Потом начинал жаловаться, что, в отличие от Зайцева, от Бунина, не может писать вне России. Считал, что без нее ему просто не жить: «Дошел до того, что не могу спокойно письма написать туда, ком в горле…» И все чаще вырывалось у него, что лесные звери умирать уходят в свою берлогу.

Когда после этих разговоров Куприну напоминали, что в Россию нельзя, там большевики, он непритворно изумлялся: неужто и вправду? Последние годы он явно не отдавал себе отчета в том, что с ним происходит. Случалось, не узнавал тех, с кем был коротко знаком чуть не всю жизнь, — как не узнал Зайцева, пришедшего его проведать незадолго до отъезда.
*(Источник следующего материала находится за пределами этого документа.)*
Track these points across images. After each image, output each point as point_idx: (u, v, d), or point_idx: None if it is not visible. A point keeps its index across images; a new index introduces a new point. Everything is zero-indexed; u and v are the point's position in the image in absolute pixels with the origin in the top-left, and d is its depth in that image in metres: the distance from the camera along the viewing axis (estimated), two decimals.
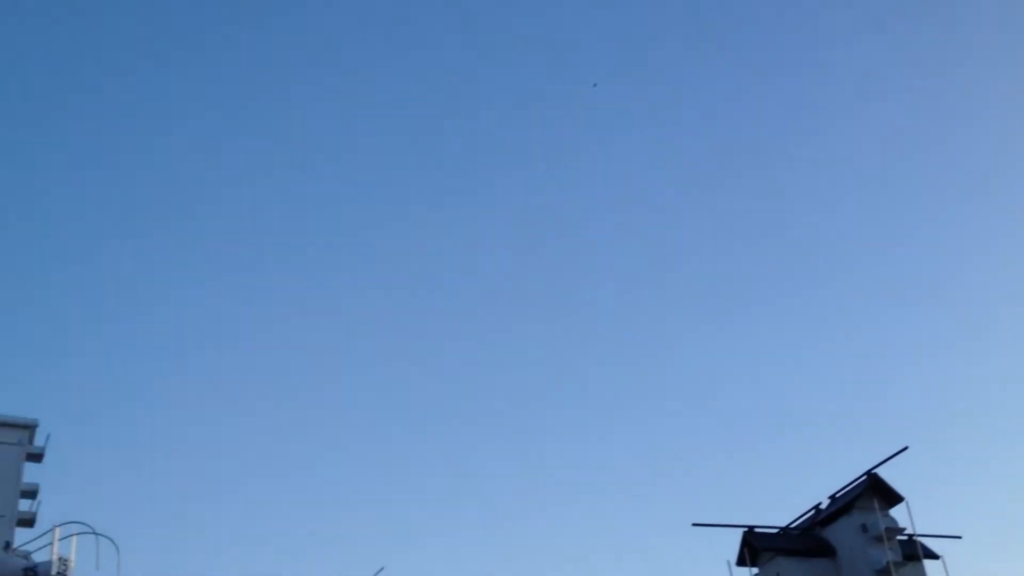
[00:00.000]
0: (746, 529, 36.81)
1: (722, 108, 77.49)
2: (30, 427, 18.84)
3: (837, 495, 37.20)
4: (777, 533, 37.58)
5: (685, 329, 77.41)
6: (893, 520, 35.50)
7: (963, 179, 79.30)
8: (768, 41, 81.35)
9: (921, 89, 78.70)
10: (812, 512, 37.79)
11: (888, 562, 34.17)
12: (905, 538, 35.65)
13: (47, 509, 18.44)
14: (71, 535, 15.18)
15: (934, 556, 35.88)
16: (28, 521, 17.88)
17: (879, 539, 34.84)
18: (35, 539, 16.33)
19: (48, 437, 18.90)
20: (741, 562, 36.51)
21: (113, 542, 13.20)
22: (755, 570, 36.28)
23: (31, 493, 18.83)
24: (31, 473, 19.40)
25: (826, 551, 36.26)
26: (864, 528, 35.22)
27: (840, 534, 36.23)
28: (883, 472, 35.84)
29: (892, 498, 35.85)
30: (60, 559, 14.71)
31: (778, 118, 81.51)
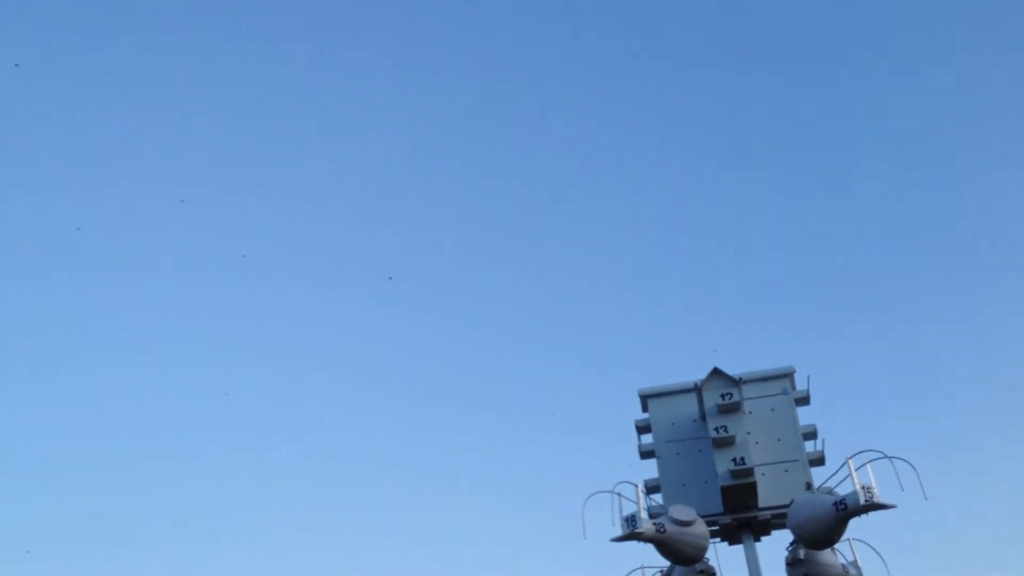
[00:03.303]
0: None
1: None
2: (788, 375, 18.14)
3: None
4: None
5: None
6: None
7: None
8: None
9: None
10: None
11: None
12: None
13: (830, 446, 17.49)
14: (864, 464, 13.89)
15: None
16: (817, 460, 17.00)
17: None
18: (831, 477, 15.39)
19: (808, 379, 18.16)
20: None
21: (909, 462, 11.72)
22: None
23: (810, 434, 17.99)
24: (804, 416, 18.72)
25: None
26: None
27: None
28: None
29: None
30: (863, 487, 13.43)
31: None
Седых пишет, что сердце сжималось, если где-нибудь на Монпарнасе среди толпы встречалась ему фигура старика в помятой, криво надетой шляпе, неуверенно ступающего по тротуару.

Вопреки рассказам Кисы про взрыв негодования, никто в эмиграции не осудил Куприна за отъезд — по крайней мере, не сделал этого публично. Бунин, с болью вспомнив их последнюю встречу — года за два до отъезда («Он шел мелкими, жалкими шажками, плелся такой худенький, слабенький, что, казалось, первый порыв ветра сдует его с ног»), написал, что никаких политических чувств по поводу возвращения не испытывает: «Он не уехал в Россию — его туда увезли, уже совсем больного, впавшего в младенчество». Тэффи упрекала парижское русское общество: «Всеми уважаемый, всеми без исключения любимый, знаменитейший русский писатель не мог больше работать, потому что был очень болен. И он погибал — и все об этом знали. Не он нас бросил. Бросили мы его. Теперь посмотрим друг другу в глаза». Даже Мережковский удержался от нападок, для которых вроде бы был удобный случай. Высказался в том духе, что никого нельзя попрекать, когда голод, бедность становятся непереносимыми.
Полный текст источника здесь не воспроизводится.